- **YOUR GOAL**:
Take every line containing "Fresh" from the material and copy it.

- **RECORDS SHOWN**:
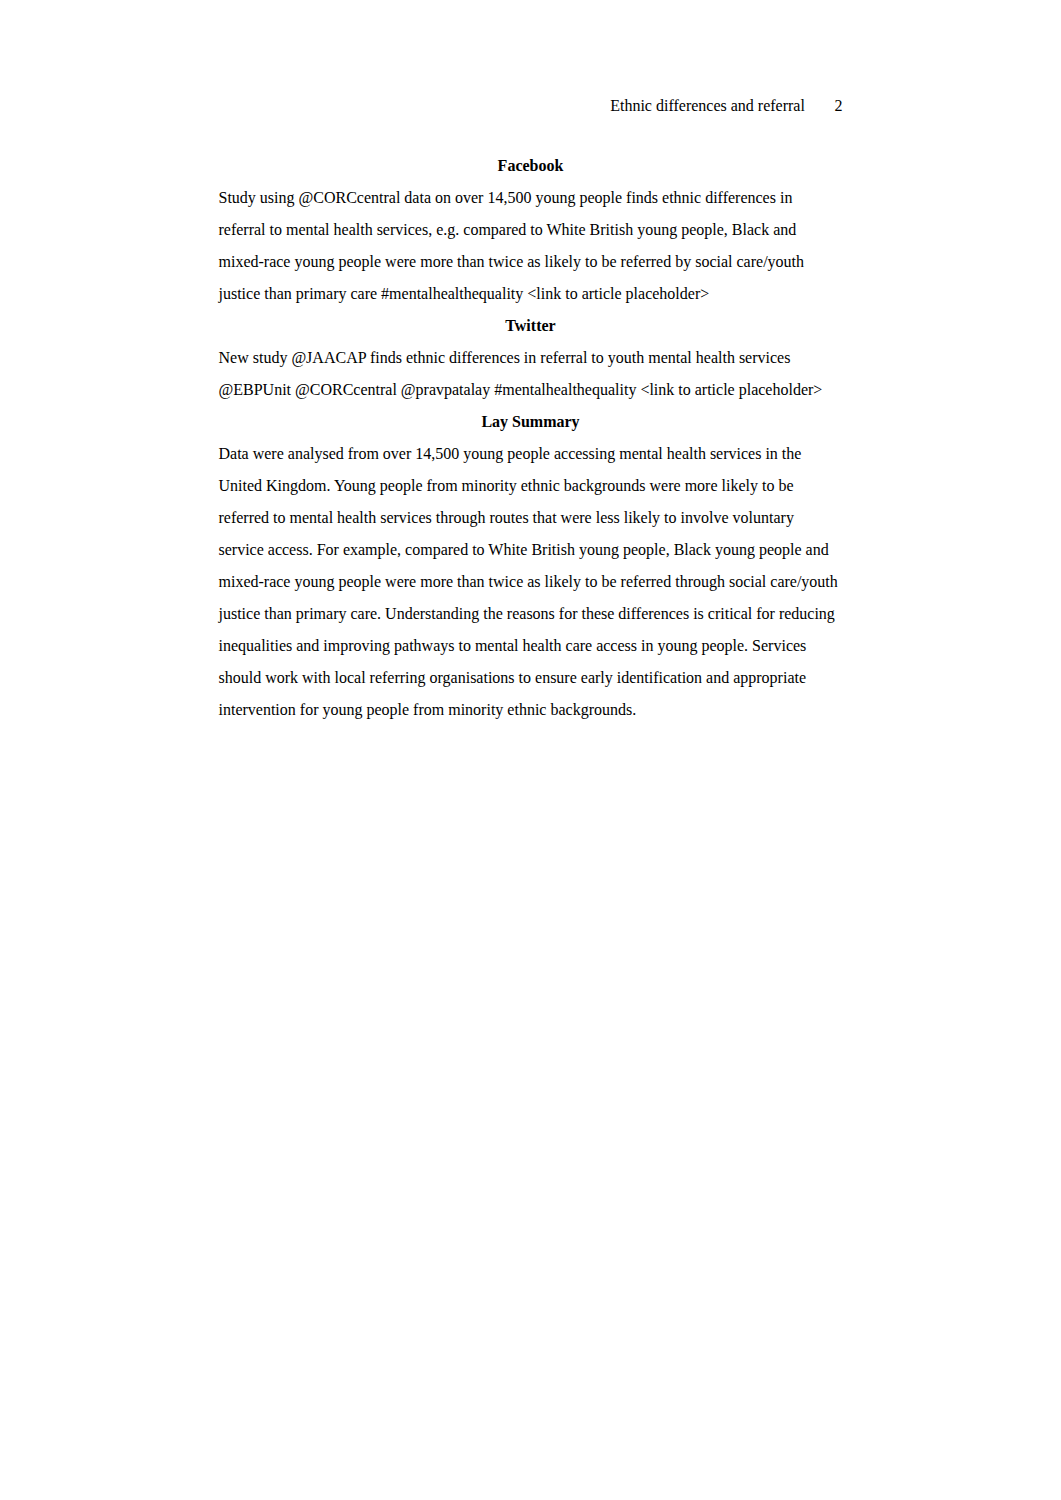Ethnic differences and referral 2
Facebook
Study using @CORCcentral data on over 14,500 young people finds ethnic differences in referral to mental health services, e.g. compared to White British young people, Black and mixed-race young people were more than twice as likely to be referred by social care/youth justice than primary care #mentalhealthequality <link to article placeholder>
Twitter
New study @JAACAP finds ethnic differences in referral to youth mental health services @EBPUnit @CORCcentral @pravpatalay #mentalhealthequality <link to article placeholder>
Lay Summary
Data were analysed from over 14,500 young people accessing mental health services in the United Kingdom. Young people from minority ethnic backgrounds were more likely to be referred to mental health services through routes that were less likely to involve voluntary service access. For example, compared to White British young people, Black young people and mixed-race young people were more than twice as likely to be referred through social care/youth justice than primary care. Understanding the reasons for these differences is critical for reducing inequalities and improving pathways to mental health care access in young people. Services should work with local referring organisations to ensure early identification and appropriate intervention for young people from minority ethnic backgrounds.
---
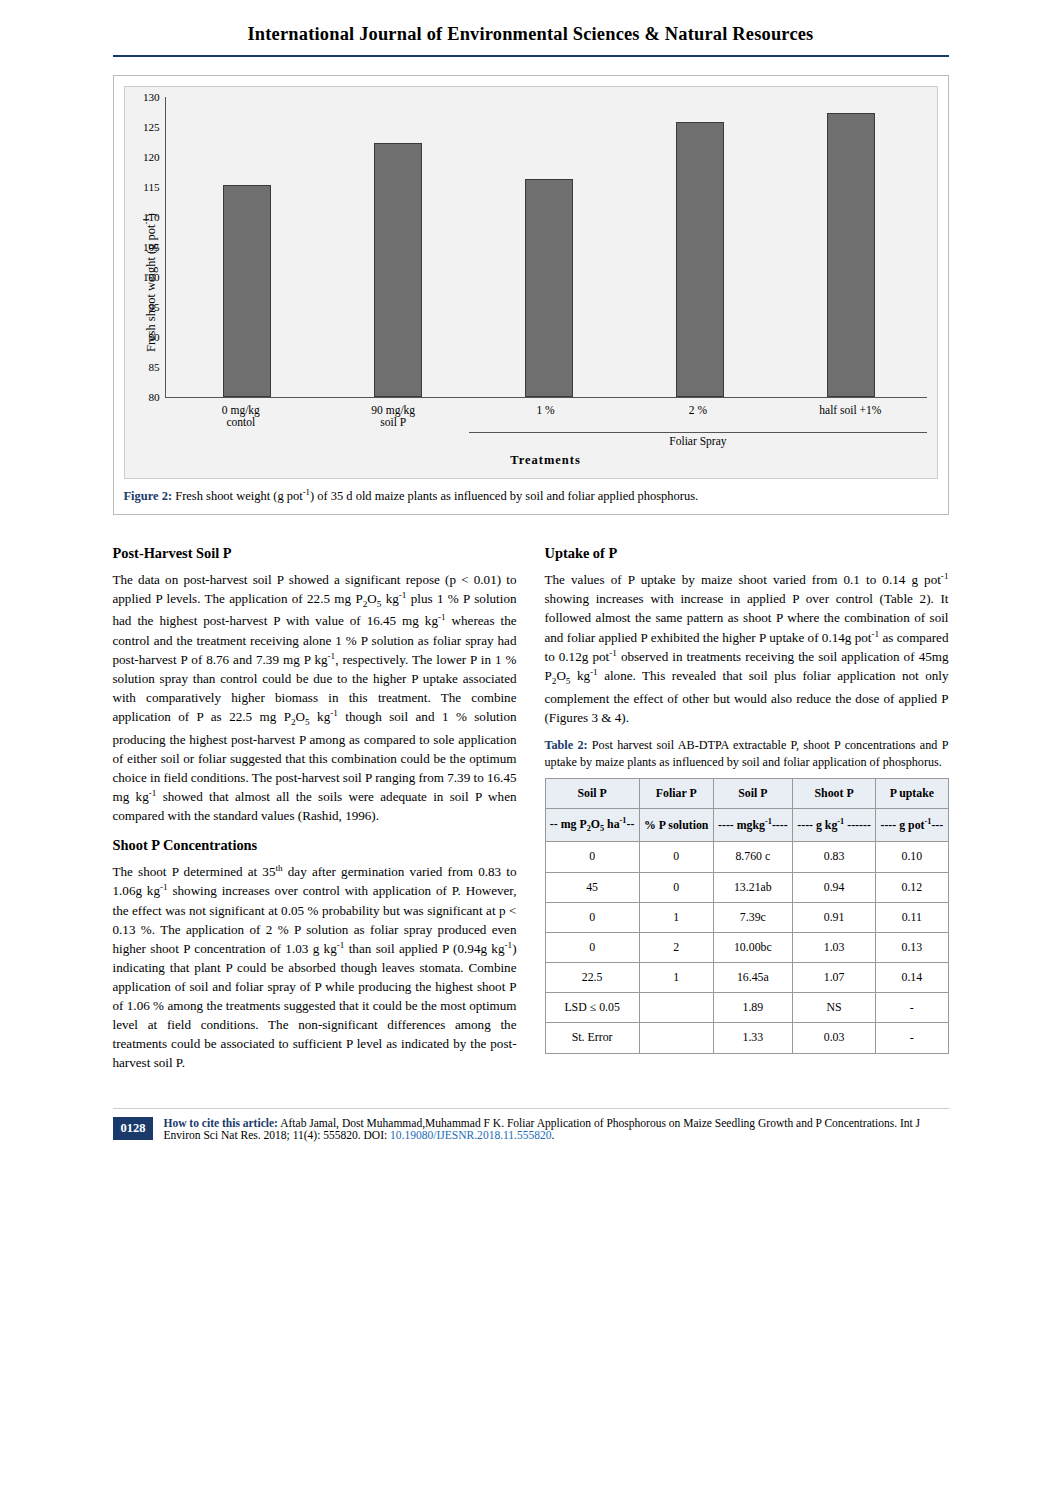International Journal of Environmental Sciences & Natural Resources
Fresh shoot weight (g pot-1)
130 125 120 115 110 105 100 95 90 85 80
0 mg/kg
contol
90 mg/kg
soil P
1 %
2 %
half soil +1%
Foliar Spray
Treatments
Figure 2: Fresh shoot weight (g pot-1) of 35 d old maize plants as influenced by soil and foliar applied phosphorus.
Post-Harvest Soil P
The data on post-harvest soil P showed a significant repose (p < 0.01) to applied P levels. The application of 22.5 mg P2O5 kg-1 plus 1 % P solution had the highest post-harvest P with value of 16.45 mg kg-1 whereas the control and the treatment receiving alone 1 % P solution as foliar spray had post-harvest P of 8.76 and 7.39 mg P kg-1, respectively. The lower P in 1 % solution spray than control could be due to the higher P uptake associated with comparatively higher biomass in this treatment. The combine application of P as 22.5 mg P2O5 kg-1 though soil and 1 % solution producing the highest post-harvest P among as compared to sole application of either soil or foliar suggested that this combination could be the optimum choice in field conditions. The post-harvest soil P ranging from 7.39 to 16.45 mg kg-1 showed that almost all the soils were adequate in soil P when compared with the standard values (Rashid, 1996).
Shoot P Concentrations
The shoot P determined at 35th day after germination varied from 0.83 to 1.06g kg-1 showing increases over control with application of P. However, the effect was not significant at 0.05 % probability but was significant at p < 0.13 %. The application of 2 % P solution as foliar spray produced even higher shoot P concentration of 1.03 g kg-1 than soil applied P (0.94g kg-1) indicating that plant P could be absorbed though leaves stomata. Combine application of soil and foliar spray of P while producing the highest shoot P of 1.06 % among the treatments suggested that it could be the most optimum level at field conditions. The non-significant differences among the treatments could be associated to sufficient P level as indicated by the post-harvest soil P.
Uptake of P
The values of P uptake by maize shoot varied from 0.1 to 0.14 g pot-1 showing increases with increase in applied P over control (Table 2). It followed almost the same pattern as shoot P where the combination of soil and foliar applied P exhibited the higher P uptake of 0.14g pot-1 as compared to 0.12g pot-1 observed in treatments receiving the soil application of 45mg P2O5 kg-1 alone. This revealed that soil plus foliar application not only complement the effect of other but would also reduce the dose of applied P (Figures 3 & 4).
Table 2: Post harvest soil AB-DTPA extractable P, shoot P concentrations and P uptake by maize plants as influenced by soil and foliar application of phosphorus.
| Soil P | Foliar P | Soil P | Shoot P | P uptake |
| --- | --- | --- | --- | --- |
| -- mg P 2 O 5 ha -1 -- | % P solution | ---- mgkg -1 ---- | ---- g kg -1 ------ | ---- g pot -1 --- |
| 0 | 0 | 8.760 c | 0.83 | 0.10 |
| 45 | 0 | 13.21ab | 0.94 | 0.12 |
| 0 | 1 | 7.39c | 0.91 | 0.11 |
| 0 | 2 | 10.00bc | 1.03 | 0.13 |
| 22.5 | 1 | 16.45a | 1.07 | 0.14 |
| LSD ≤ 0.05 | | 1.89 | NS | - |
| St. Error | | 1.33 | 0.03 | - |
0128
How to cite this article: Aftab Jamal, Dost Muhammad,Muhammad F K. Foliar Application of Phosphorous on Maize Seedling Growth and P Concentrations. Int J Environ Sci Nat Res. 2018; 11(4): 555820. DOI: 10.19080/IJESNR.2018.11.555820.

- **RESULT BELOW**:
Fresh shoot weight (g pot-1)
Figure 2: Fresh shoot weight (g pot-1) of 35 d old maize plants as influenced by soil and foliar applied phosphorus.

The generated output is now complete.